题解：AT_abc390_c [ABC390C] Paint to make a rectangle

#include <bits/stdc++.h>
#define ft first
#define sd second
#define endl '\n'
#define pb push_back
#define md make_pair
#define gc() getchar()
#define pc(ch) putchar(ch)
#define umap unordered_map
#define pque priority_queue
using namespace std;
typedef double db;
typedef long long ll;
typedef unsigned long long ull;
typedef __int128 bint;
typedef pair<int, int> pii;
typedef pair<pii, int> pi1;
typedef pair<pii, pii> pi2;
const ll INF = 0x3f3f3f3f;
inline ll read()
{
	ll res = 0, f = 1;
	char ch = gc();
	while (ch < '0' || ch > '9') f = (ch == '-' ? -1 : f), ch = gc();
	while (ch >= '0' && ch <= '9') res = (res << 1) + (res << 3) + (ch ^ 48), ch = gc();
	return res * f;
}
inline void write(ll x)
{
	if (x < 0) x = -x, pc('-');
	if (x > 9) write(x / 10);
	pc(x % 10 + '0');
}
inline void writech(ll x, char ch) { write(x), pc(ch); }
const int N = 1e3 + 5;
char ch[N][N];
int main()
{
	int n = read(), m = read();
	for (int i = 1; i <= n; i++)
		for (int j = 1; j <= m; j++)
			cin >> ch[i][j];
	int x1, y1, x2, y2; x1 = y1 = INF, x2 = y2 = 0; // 求行列的最大值和最小值
	for (int i = 1; i <= n; i++)
		for (int j = 1; j <= m; j++)
		{
			if (ch[i][j] == '#')
			{
				x1 = min(x1, i), y1 = min(y1, j);
				x2 = max(x2, i), y2 = max(y2, j);
			}
		}
	for (int i = x1; i <= x2; i++)
		for (int j = y1; j <= y2; j++)
			if (ch[i][j] == '.') // 有白色方格
			{
				puts("No");
				return 0;
			}
	puts("Yes");
	return 0;
}

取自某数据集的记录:
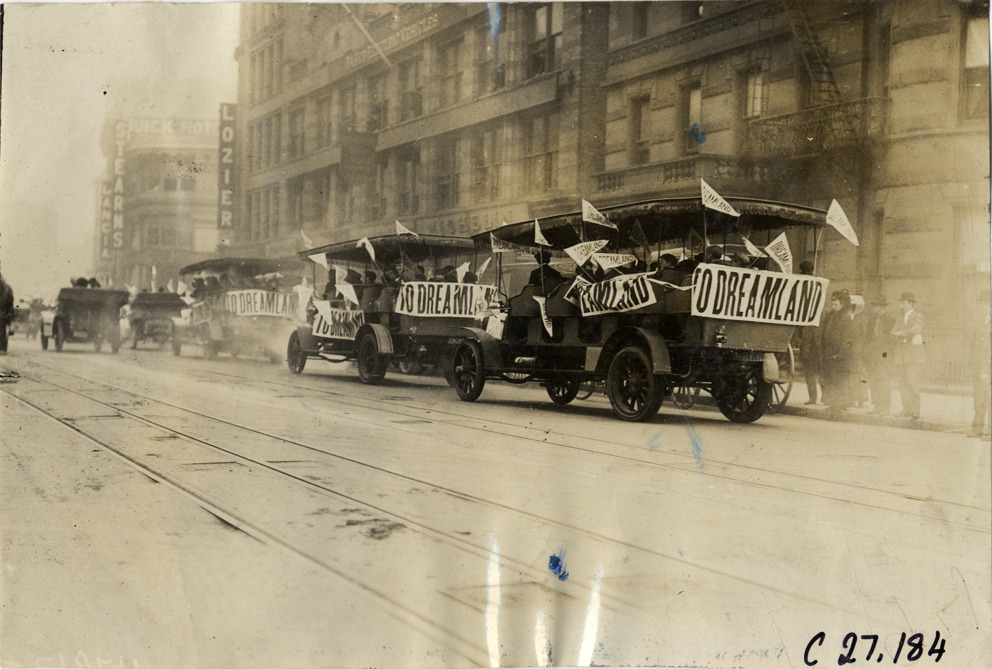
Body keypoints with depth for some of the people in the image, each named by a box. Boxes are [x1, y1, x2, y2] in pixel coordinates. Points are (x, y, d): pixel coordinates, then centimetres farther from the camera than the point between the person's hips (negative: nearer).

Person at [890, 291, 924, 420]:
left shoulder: (918, 317, 0)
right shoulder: (900, 318, 19)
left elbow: (914, 331, -16)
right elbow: (893, 333, 8)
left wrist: (900, 333, -2)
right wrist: (907, 334, -9)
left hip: (914, 353, -6)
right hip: (901, 354, 6)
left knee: (912, 383, -12)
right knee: (902, 383, 1)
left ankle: (915, 411, -10)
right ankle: (907, 410, 6)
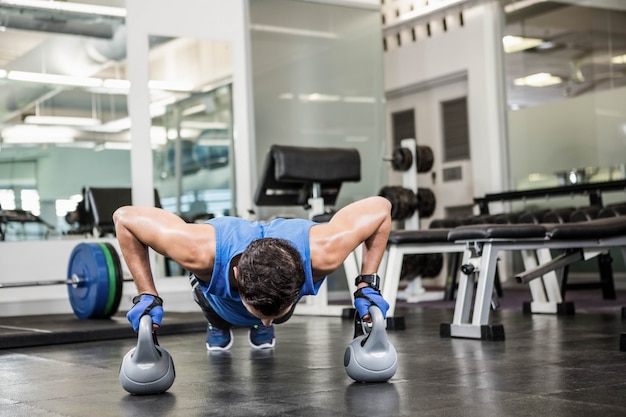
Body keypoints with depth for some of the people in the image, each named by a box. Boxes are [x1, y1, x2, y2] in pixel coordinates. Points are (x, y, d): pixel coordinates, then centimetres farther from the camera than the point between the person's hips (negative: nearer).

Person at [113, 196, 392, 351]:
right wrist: (147, 296, -35)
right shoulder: (201, 252, -50)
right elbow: (125, 217, -34)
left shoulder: (321, 252, -48)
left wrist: (367, 285, -31)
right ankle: (218, 326, 53)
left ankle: (261, 330, 55)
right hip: (216, 288, -1)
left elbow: (380, 209, -29)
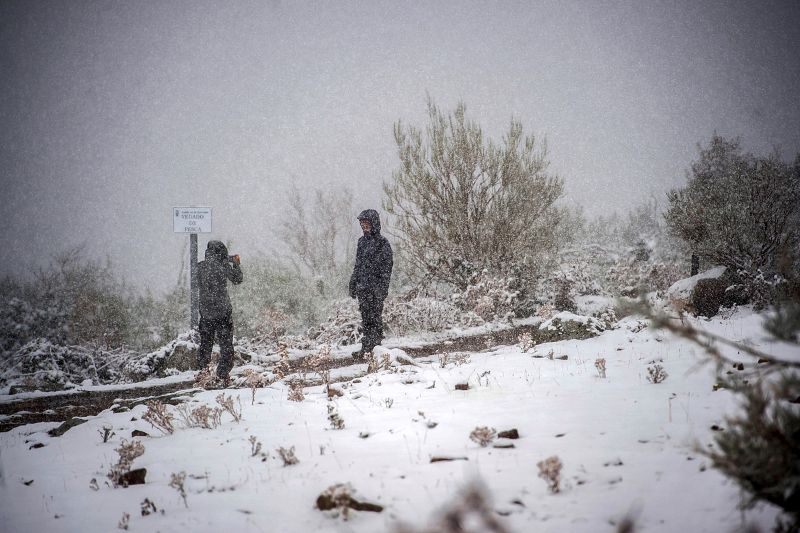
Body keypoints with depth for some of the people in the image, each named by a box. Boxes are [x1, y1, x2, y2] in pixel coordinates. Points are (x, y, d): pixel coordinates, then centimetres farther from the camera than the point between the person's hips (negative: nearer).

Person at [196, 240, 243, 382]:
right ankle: (223, 374, 1)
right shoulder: (223, 266, -11)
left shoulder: (200, 267, 0)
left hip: (205, 311, 4)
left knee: (205, 344, 15)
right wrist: (236, 264, 18)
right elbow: (237, 279, 1)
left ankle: (202, 372, 17)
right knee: (226, 344, 5)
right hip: (222, 311, -4)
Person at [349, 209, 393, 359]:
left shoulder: (382, 242, -6)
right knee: (366, 318, 9)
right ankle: (367, 348, 14)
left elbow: (386, 267, -10)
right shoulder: (362, 241, 15)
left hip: (376, 287, -7)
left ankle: (373, 348, -5)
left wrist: (382, 287, -17)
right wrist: (353, 284, 18)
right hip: (362, 287, 7)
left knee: (375, 317, -7)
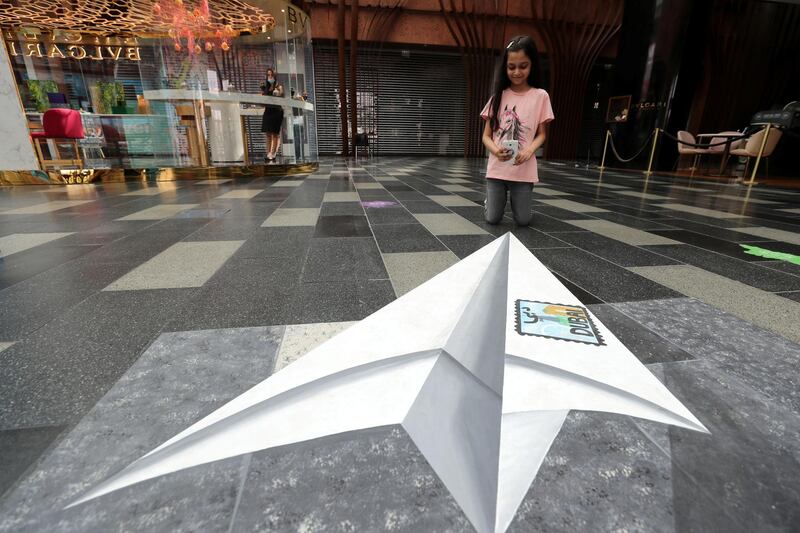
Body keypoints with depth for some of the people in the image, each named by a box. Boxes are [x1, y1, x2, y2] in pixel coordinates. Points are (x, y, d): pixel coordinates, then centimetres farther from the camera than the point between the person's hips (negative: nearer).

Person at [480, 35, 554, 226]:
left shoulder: (540, 96, 1)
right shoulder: (498, 96, 4)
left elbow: (541, 134, 4)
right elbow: (486, 135, 3)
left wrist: (529, 150, -17)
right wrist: (495, 150, -19)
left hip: (524, 170, -1)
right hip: (497, 168, 1)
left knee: (522, 221, 2)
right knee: (492, 219, 1)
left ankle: (515, 199, 35)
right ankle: (492, 200, 35)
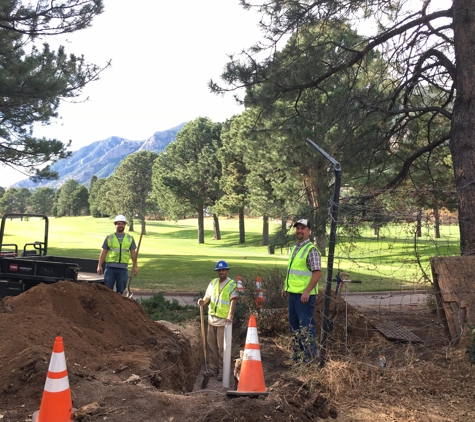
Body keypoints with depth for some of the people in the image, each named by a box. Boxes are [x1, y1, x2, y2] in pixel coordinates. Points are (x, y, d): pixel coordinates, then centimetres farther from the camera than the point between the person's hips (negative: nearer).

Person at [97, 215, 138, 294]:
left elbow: (133, 253, 10)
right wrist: (99, 266, 1)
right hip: (110, 267, -1)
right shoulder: (109, 237, 7)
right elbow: (103, 252, 7)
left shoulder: (130, 238, 11)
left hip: (123, 268, 1)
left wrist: (135, 266, 3)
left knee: (121, 290, 6)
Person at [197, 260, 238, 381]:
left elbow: (233, 301, -16)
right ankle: (212, 369, 23)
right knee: (211, 345, 12)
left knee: (222, 347, -1)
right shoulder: (213, 283, 10)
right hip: (212, 318, 6)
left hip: (223, 320, -6)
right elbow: (207, 296, 14)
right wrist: (203, 301, -9)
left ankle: (222, 372, 8)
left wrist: (230, 316, -28)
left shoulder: (232, 284, -7)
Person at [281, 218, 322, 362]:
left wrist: (307, 291, -23)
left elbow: (317, 272, -20)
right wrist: (285, 286, 18)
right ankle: (298, 355, 28)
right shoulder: (295, 248, 13)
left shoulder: (311, 250, -13)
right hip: (292, 293, 9)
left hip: (304, 295, -9)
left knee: (306, 326, -3)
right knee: (294, 325, 16)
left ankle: (310, 357, 7)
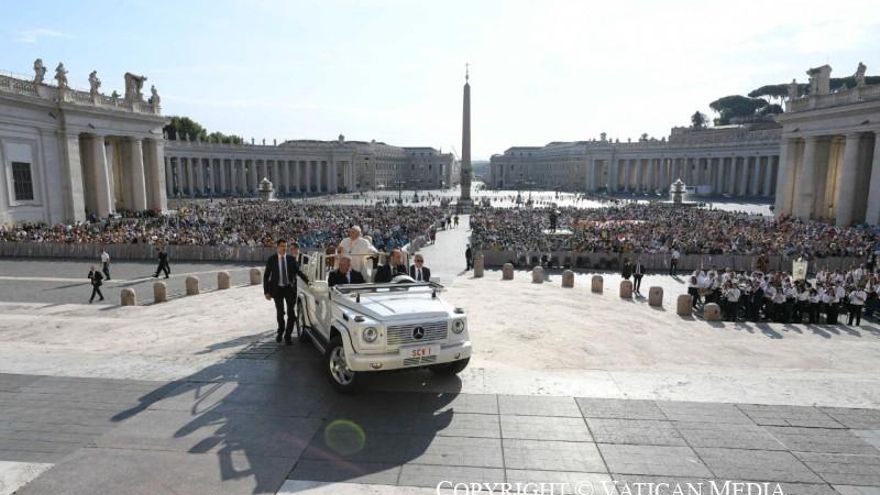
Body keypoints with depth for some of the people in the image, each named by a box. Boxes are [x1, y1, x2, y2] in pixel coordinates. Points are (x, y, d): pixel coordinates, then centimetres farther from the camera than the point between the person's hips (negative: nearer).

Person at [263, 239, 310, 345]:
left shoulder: (291, 259, -1)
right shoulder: (271, 260, -4)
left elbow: (298, 271, 1)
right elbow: (266, 276, -1)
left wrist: (307, 280, -15)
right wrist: (266, 291, -5)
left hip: (290, 288, 0)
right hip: (277, 289, 0)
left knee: (291, 313, -2)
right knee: (280, 312, 13)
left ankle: (288, 335, 12)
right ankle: (280, 331, 38)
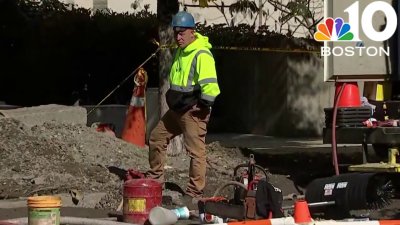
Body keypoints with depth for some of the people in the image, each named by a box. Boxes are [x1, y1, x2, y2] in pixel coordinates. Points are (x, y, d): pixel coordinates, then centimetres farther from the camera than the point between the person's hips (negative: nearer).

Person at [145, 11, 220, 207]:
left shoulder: (202, 55, -20)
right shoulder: (179, 52, 12)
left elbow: (210, 86, -26)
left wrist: (203, 106, -19)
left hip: (193, 111, -10)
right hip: (177, 109, 10)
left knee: (196, 151, -6)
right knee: (156, 137, 18)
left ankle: (194, 193, -1)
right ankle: (155, 176, 33)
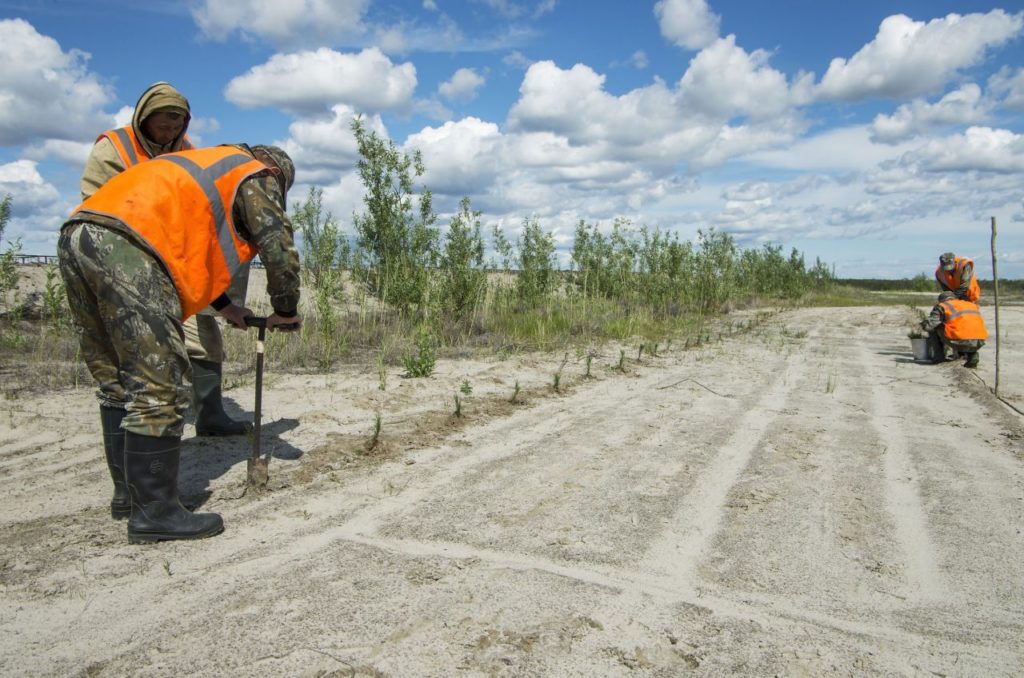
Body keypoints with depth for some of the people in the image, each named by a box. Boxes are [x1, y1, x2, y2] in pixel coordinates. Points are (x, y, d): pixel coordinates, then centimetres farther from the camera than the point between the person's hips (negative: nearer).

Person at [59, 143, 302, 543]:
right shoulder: (257, 175, 13)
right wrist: (285, 311, 18)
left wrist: (223, 306, 40)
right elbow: (279, 248, 3)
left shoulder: (208, 168, 36)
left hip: (76, 238, 10)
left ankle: (128, 492, 27)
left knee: (117, 382, 16)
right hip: (125, 245, -9)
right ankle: (154, 511, 1)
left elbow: (190, 244, 40)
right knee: (157, 389, -5)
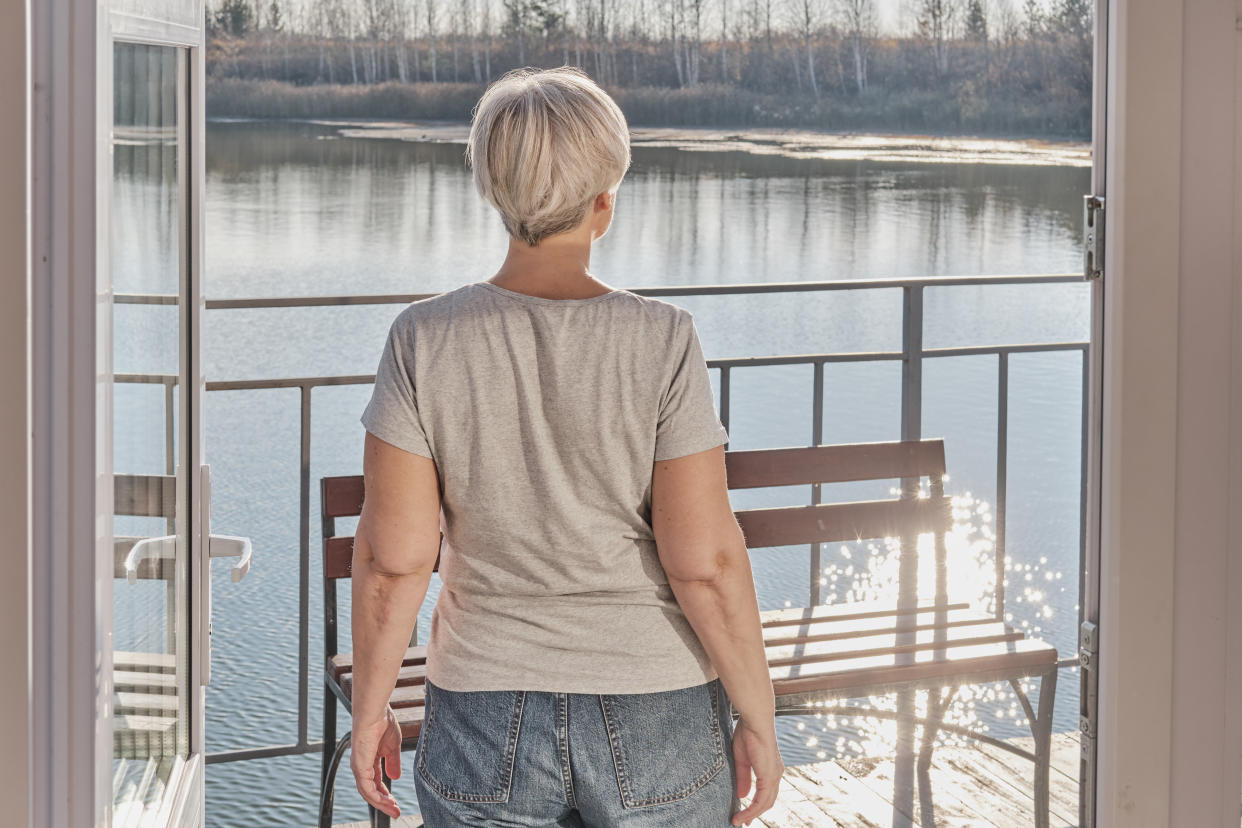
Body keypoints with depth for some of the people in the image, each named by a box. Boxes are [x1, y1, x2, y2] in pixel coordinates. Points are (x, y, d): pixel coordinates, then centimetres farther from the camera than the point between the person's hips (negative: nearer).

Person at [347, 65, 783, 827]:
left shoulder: (425, 341, -11)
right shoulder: (661, 341, -14)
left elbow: (392, 558, -9)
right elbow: (705, 561, -15)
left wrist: (370, 709, 5)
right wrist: (759, 720, -3)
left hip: (489, 732, 1)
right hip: (655, 727, -1)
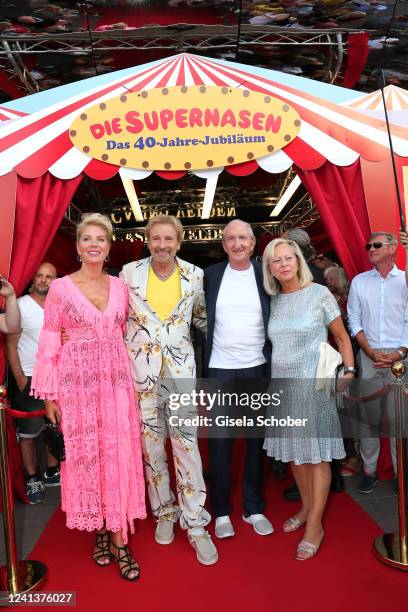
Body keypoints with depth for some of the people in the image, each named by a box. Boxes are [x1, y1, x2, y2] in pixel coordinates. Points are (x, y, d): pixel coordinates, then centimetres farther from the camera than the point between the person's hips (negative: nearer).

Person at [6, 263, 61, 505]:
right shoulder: (20, 305, -8)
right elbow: (11, 345, -8)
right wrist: (20, 379, -12)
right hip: (30, 379, -5)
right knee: (29, 433, 4)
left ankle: (52, 473, 26)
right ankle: (32, 480, 17)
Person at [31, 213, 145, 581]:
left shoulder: (120, 286, 7)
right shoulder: (60, 287, -2)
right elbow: (49, 343, -3)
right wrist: (49, 394, -5)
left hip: (116, 381, 2)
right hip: (77, 382, -2)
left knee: (117, 454, 4)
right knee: (84, 454, 7)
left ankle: (119, 540, 17)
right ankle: (99, 531, 28)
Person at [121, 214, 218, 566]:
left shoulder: (194, 275, 0)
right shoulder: (130, 273, -1)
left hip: (181, 367, 0)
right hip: (141, 368, 1)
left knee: (187, 444, -2)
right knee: (151, 444, 10)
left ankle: (195, 523, 14)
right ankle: (164, 511, 31)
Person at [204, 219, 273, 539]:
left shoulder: (265, 275, 1)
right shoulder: (211, 275, 0)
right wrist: (202, 355, -1)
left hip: (257, 368, 1)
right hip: (220, 369, -1)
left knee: (256, 441, 11)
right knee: (219, 443, 7)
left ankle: (254, 508, 28)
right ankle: (221, 511, 23)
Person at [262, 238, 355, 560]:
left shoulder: (319, 293, -5)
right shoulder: (273, 301, 6)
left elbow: (341, 336, 0)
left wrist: (349, 371, -10)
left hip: (313, 384, -5)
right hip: (281, 384, 5)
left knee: (316, 453, 3)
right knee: (293, 450, 14)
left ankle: (315, 525, 17)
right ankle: (307, 507, 35)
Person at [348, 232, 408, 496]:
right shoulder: (359, 281, 9)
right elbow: (354, 321, 6)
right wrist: (371, 352, -5)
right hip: (368, 356, 2)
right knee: (369, 417, 6)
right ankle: (369, 470, 17)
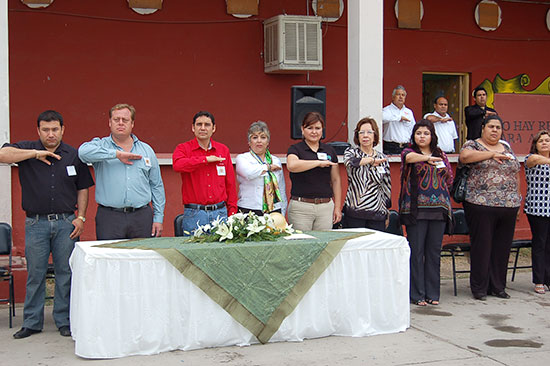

**练习**
1 > 请将这篇题解中从“cin >> ch[i][j];”到“if (ch[i][j] == '#')”的部分一字不差地重新键入。
2 > 根据这篇题解回答下列问题：
(a) 常量 N 被定义为多少？
(b) 在带有注释“求行列的最大值和最小值”的那一行中，x1 和 y1 的初值被设为什么？
(c) 在检查范围内遇到带有注释“有白色方格”的情况时，程序输出什么？
请仅依据这篇题解作答。

**练习答案**
1 >
cin >> ch[i][j];
	int x1, y1, x2, y2; x1 = y1 = INF, x2 = y2 = 0; // 求行列的最大值和最小值
	for (int i = 1; i <= n; i++)
		for (int j = 1; j <= m; j++)
		{
			if (ch[i][j] == '#')

2 >
(a) 1e3 + 5
(b) INF
(c) No